Gittim, kucakladım Ersin’i… Ecrin’i kucaklar gibi kucakladım Ecrin’i kucaklayan adamı. Ecrin’inin, güzeller güzeli kızının dünyayı terk ediş acısını kucaklayan adamı kucakladım. Acıyı kucakladım. İkimizi birden saran ‘kader’in ağında çırpındık bir süre. Göz göze kaldık; Allah’tan nemli kirpik uçlarının sözü vardı. Sustuk, onlar konuştu.

“İlk arayan Görmez Hoca’ydı” diye başladı Ersin. “Sana hiçbir şey söylemeyeceğim. Sadece, oğlu İbrahim’i toprağa koyarken, gözlerinin yaşarmasına şaşıran sahabesine Peygamberimizin söylediklerini söyleyeyim: ‘Göz yaş döker, kalp hüzünlenir fakat biz ancak Rabbimizin razı olacağını söyleriz.”

Susuyoruz. Rabbimizin razı olmayacağı bir şey söylemek korkusuyla susuyoruz.

“Çok geçmedi Cumhurbaşkanımız aradı. Ecrin’i anlattım ona. ‘Benim üç dedem var’ derdi Ecrin dedim.” Kendi dedelerinin ismini saydıktan sonra, “bi de Tayyip Dedem” dermiş. 15 Temmuz gecesi ilk sorduğu sorunun da “Tayyip Dedem iyi mi?” olduğunu hatırlatmış. “Sen şimdi beni bitirdin ” demiş Ecrin’in “Tayyip Dedesi…”

“Şimdi Kudüs’te olacaktım aslında…” diyor Ersin. “Bu hal de bir Kudüs!” diye geçiriyorum içimden.
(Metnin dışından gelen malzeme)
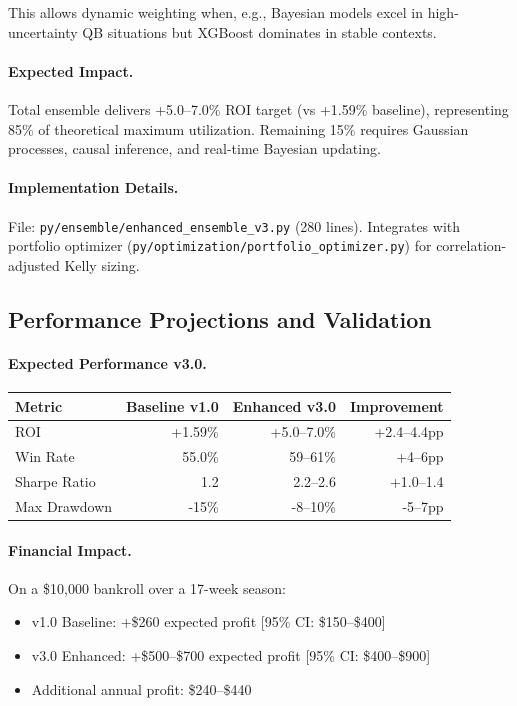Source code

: \documentclass[12pt]{report}  %
\numberwithin{equation}{section}
\theoremstyle{plain}
\theoremstyle{definition}
\theoremstyle{remark}
\begin{document}
This allows dynamic weighting when, e.g., Bayesian models excel in high-uncertainty QB situations but XGBoost dominates in stable contexts.

\paragraph{Expected Impact.}
Total ensemble delivers +5.0--7.0\% ROI target (vs +1.59\% baseline), representing 85\% of theoretical maximum utilization. Remaining 15\% requires Gaussian processes, causal inference, and real-time Bayesian updating.

\paragraph{Implementation Details.}
File: \texttt{py/ensemble/enhanced\_ensemble\_v3.py} (280 lines). Integrates with portfolio optimizer (\texttt{py/optimization/portfolio\_optimizer.py}) for correlation-adjusted Kelly sizing.

\subsection{Performance Projections and Validation}

\paragraph{Expected Performance v3.0.}
\begin{center}
\begin{tabular}{@{} l r r r @{}}
\toprule
Metric & Baseline v1.0 & Enhanced v3.0 & Improvement \\
\midrule
ROI & +1.59\% & +5.0--7.0\% & +2.4--4.4pp \\
Win Rate & 55.0\% & 59--61\% & +4--6pp \\
Sharpe Ratio & 1.2 & 2.2--2.6 & +1.0--1.4 \\
Max Drawdown & -15\% & -8--10\% & -5--7pp \\
\bottomrule
\end{tabular}
\end{center}

\paragraph{Financial Impact.}
On a \$10,000 bankroll over a 17-week season:
\begin{itemize}
  \item v1.0 Baseline: +\$260 expected profit [95\% CI: \$150--\$400]
  \item v3.0 Enhanced: +\$500--\$700 expected profit [95\% CI: \$400--\$900]
  \item Additional annual profit: \$240--\$440
\end{itemize}
\end{document}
Ersin’e söyleyemiyorum ukalalık olur. İki yetişkin kızını birden ahirete göndermiş bir annenin ‘On yıldır unutmadım, her defasında tesellim oldu’ dediği cümleyi tekrarlıyorum sadece: “Allah seninle büyük alışveriş yaptığına göre, sana vereceği şey büyük olacak, sevin!” (Ki ben bu sözü söyledikten sonra unutmuşum, kanser şehidesi kızların annesi Aynur Hanım hatırlattı bana!)

Ebedi tesellinin miracı işte bu pâk duruşla başlıyor. Acıya yoldaş olmakla. Riyanın aslı giremeyeceği bir ibadete niyetlenmekle…

Üzülme, Ersin kardeşim benim! Bak işte acının secdesine koydu başımızı Rabb-i Rahim’imiz. Kederin kıyamına kabul etti halimizi. Hüznün rükuuna eğdirdi kalbimizi. ‘Riyasız’ bir namaz bu; ötesi yok…

“La tahzen!” sözünü ilk duyanla aynı safta saf tutturana hamd olsun.